━━ RAW DATA
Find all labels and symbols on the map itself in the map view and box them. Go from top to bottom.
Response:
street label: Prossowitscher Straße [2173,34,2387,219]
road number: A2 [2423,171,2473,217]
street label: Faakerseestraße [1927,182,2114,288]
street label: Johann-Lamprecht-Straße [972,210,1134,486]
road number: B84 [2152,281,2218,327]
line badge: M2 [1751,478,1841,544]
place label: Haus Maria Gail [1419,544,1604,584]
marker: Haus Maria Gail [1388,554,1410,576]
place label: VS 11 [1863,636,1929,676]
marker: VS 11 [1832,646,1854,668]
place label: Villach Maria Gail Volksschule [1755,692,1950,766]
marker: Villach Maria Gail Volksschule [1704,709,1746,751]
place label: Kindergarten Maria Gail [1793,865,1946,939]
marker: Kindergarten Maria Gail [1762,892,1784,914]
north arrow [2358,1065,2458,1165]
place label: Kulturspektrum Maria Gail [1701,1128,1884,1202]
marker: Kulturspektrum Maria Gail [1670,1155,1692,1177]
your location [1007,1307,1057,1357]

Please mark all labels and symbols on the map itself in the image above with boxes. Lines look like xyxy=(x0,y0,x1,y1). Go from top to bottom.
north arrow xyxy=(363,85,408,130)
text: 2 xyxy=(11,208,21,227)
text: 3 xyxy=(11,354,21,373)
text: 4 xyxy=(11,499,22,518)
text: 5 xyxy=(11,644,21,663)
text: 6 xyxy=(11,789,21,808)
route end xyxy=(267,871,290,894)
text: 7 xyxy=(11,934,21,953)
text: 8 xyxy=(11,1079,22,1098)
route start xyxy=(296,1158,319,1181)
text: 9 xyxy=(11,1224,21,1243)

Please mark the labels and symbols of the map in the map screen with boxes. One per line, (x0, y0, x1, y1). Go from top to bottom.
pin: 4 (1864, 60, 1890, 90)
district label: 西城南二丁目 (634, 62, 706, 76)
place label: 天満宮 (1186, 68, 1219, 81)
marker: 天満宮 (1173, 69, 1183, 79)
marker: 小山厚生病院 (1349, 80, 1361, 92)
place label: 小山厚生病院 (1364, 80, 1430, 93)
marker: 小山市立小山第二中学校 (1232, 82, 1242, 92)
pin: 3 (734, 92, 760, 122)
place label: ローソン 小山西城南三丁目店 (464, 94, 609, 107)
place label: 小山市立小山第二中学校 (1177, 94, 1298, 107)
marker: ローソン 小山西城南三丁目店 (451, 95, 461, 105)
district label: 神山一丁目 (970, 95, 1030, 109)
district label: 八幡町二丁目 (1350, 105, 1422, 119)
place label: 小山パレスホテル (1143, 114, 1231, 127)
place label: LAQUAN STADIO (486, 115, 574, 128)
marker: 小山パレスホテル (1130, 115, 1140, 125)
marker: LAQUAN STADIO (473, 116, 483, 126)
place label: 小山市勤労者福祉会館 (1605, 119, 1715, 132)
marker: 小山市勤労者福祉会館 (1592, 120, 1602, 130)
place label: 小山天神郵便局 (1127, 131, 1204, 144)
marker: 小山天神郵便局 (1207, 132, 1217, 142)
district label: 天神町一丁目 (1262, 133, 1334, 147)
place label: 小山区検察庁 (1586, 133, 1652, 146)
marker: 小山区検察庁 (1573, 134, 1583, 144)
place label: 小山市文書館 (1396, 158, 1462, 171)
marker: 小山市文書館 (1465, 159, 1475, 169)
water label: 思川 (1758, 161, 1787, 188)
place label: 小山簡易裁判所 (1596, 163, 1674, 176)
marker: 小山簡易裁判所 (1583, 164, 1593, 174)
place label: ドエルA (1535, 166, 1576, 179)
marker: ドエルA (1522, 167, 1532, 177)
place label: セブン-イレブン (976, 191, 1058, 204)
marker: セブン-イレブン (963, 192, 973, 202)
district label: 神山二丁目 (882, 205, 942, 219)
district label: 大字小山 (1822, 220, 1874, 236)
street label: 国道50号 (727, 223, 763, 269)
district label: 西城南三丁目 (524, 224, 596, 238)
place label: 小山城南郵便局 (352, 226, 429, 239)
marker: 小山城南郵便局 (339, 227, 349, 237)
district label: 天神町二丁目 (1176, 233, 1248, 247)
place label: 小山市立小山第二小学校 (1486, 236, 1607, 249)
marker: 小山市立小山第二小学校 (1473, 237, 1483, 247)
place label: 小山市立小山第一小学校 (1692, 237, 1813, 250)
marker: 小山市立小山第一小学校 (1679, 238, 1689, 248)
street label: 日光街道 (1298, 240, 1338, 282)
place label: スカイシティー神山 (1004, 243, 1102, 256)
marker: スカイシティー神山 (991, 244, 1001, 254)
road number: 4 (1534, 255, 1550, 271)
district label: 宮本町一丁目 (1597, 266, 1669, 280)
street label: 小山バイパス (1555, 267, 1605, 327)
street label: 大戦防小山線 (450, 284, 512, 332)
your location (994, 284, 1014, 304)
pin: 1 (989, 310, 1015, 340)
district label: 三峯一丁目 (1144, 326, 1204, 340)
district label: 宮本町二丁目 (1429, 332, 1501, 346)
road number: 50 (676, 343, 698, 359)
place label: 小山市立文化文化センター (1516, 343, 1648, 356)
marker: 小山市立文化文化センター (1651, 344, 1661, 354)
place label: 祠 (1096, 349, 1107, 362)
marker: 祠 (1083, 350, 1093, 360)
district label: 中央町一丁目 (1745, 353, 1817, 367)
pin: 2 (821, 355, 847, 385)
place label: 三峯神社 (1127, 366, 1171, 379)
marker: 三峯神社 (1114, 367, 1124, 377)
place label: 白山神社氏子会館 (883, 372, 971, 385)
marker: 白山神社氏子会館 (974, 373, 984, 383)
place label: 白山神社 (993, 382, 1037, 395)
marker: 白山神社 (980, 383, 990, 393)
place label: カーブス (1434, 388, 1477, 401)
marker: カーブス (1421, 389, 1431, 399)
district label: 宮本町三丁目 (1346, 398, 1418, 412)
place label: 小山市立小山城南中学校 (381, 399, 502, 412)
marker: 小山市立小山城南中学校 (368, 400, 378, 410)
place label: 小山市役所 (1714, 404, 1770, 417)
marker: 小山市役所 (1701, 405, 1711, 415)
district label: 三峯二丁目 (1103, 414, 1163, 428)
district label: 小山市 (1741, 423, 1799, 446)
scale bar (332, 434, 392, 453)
━━━━
EXERCISE BRIEF :: Your task is to copy every record exactly.

FINAL ANSWER ::
Find all labels and symbols on the map itself in the map view and box them. Go from top to bottom.
Response:
street label: Prossowitscher Straße [2173,34,2387,219]
road number: A2 [2423,171,2473,217]
street label: Faakerseestraße [1927,182,2114,288]
street label: Johann-Lamprecht-Straße [972,210,1134,486]
road number: B84 [2152,281,2218,327]
line badge: M2 [1751,478,1841,544]
place label: Haus Maria Gail [1419,544,1604,584]
marker: Haus Maria Gail [1388,554,1410,576]
place label: VS 11 [1863,636,1929,676]
marker: VS 11 [1832,646,1854,668]
place label: Villach Maria Gail Volksschule [1755,692,1950,766]
marker: Villach Maria Gail Volksschule [1704,709,1746,751]
place label: Kindergarten Maria Gail [1793,865,1946,939]
marker: Kindergarten Maria Gail [1762,892,1784,914]
north arrow [2358,1065,2458,1165]
place label: Kulturspektrum Maria Gail [1701,1128,1884,1202]
marker: Kulturspektrum Maria Gail [1670,1155,1692,1177]
your location [1007,1307,1057,1357]

Please mark all labels and symbols on the map itself in the image above with boxes. Lines look like xyxy=(x0,y0,x1,y1). Go from top to bottom.
north arrow xyxy=(363,85,408,130)
text: 2 xyxy=(11,208,21,227)
text: 3 xyxy=(11,354,21,373)
text: 4 xyxy=(11,499,22,518)
text: 5 xyxy=(11,644,21,663)
text: 6 xyxy=(11,789,21,808)
route end xyxy=(267,871,290,894)
text: 7 xyxy=(11,934,21,953)
text: 8 xyxy=(11,1079,22,1098)
route start xyxy=(296,1158,319,1181)
text: 9 xyxy=(11,1224,21,1243)

Please mark the labels and symbols of the map in the map screen with boxes. One per line, (x0, y0, x1, y1). Go from top to bottom.
pin: 4 (1864, 60, 1890, 90)
district label: 西城南二丁目 (634, 62, 706, 76)
place label: 天満宮 (1186, 68, 1219, 81)
marker: 天満宮 (1173, 69, 1183, 79)
marker: 小山厚生病院 (1349, 80, 1361, 92)
place label: 小山厚生病院 (1364, 80, 1430, 93)
marker: 小山市立小山第二中学校 (1232, 82, 1242, 92)
pin: 3 (734, 92, 760, 122)
place label: ローソン 小山西城南三丁目店 (464, 94, 609, 107)
place label: 小山市立小山第二中学校 (1177, 94, 1298, 107)
marker: ローソン 小山西城南三丁目店 (451, 95, 461, 105)
district label: 神山一丁目 (970, 95, 1030, 109)
district label: 八幡町二丁目 (1350, 105, 1422, 119)
place label: 小山パレスホテル (1143, 114, 1231, 127)
place label: LAQUAN STADIO (486, 115, 574, 128)
marker: 小山パレスホテル (1130, 115, 1140, 125)
marker: LAQUAN STADIO (473, 116, 483, 126)
place label: 小山市勤労者福祉会館 (1605, 119, 1715, 132)
marker: 小山市勤労者福祉会館 (1592, 120, 1602, 130)
place label: 小山天神郵便局 (1127, 131, 1204, 144)
marker: 小山天神郵便局 (1207, 132, 1217, 142)
district label: 天神町一丁目 (1262, 133, 1334, 147)
place label: 小山区検察庁 (1586, 133, 1652, 146)
marker: 小山区検察庁 (1573, 134, 1583, 144)
place label: 小山市文書館 (1396, 158, 1462, 171)
marker: 小山市文書館 (1465, 159, 1475, 169)
water label: 思川 (1758, 161, 1787, 188)
place label: 小山簡易裁判所 (1596, 163, 1674, 176)
marker: 小山簡易裁判所 (1583, 164, 1593, 174)
place label: ドエルA (1535, 166, 1576, 179)
marker: ドエルA (1522, 167, 1532, 177)
place label: セブン-イレブン (976, 191, 1058, 204)
marker: セブン-イレブン (963, 192, 973, 202)
district label: 神山二丁目 (882, 205, 942, 219)
district label: 大字小山 (1822, 220, 1874, 236)
street label: 国道50号 (727, 223, 763, 269)
district label: 西城南三丁目 (524, 224, 596, 238)
place label: 小山城南郵便局 (352, 226, 429, 239)
marker: 小山城南郵便局 (339, 227, 349, 237)
district label: 天神町二丁目 (1176, 233, 1248, 247)
place label: 小山市立小山第二小学校 (1486, 236, 1607, 249)
marker: 小山市立小山第二小学校 (1473, 237, 1483, 247)
place label: 小山市立小山第一小学校 (1692, 237, 1813, 250)
marker: 小山市立小山第一小学校 (1679, 238, 1689, 248)
street label: 日光街道 (1298, 240, 1338, 282)
place label: スカイシティー神山 (1004, 243, 1102, 256)
marker: スカイシティー神山 (991, 244, 1001, 254)
road number: 4 (1534, 255, 1550, 271)
district label: 宮本町一丁目 (1597, 266, 1669, 280)
street label: 小山バイパス (1555, 267, 1605, 327)
street label: 大戦防小山線 (450, 284, 512, 332)
your location (994, 284, 1014, 304)
pin: 1 (989, 310, 1015, 340)
district label: 三峯一丁目 (1144, 326, 1204, 340)
district label: 宮本町二丁目 (1429, 332, 1501, 346)
road number: 50 (676, 343, 698, 359)
place label: 小山市立文化文化センター (1516, 343, 1648, 356)
marker: 小山市立文化文化センター (1651, 344, 1661, 354)
place label: 祠 (1096, 349, 1107, 362)
marker: 祠 (1083, 350, 1093, 360)
district label: 中央町一丁目 (1745, 353, 1817, 367)
pin: 2 (821, 355, 847, 385)
place label: 三峯神社 (1127, 366, 1171, 379)
marker: 三峯神社 (1114, 367, 1124, 377)
place label: 白山神社氏子会館 (883, 372, 971, 385)
marker: 白山神社氏子会館 (974, 373, 984, 383)
place label: 白山神社 (993, 382, 1037, 395)
marker: 白山神社 (980, 383, 990, 393)
place label: カーブス (1434, 388, 1477, 401)
marker: カーブス (1421, 389, 1431, 399)
district label: 宮本町三丁目 (1346, 398, 1418, 412)
place label: 小山市立小山城南中学校 (381, 399, 502, 412)
marker: 小山市立小山城南中学校 (368, 400, 378, 410)
place label: 小山市役所 (1714, 404, 1770, 417)
marker: 小山市役所 (1701, 405, 1711, 415)
district label: 三峯二丁目 (1103, 414, 1163, 428)
district label: 小山市 (1741, 423, 1799, 446)
scale bar (332, 434, 392, 453)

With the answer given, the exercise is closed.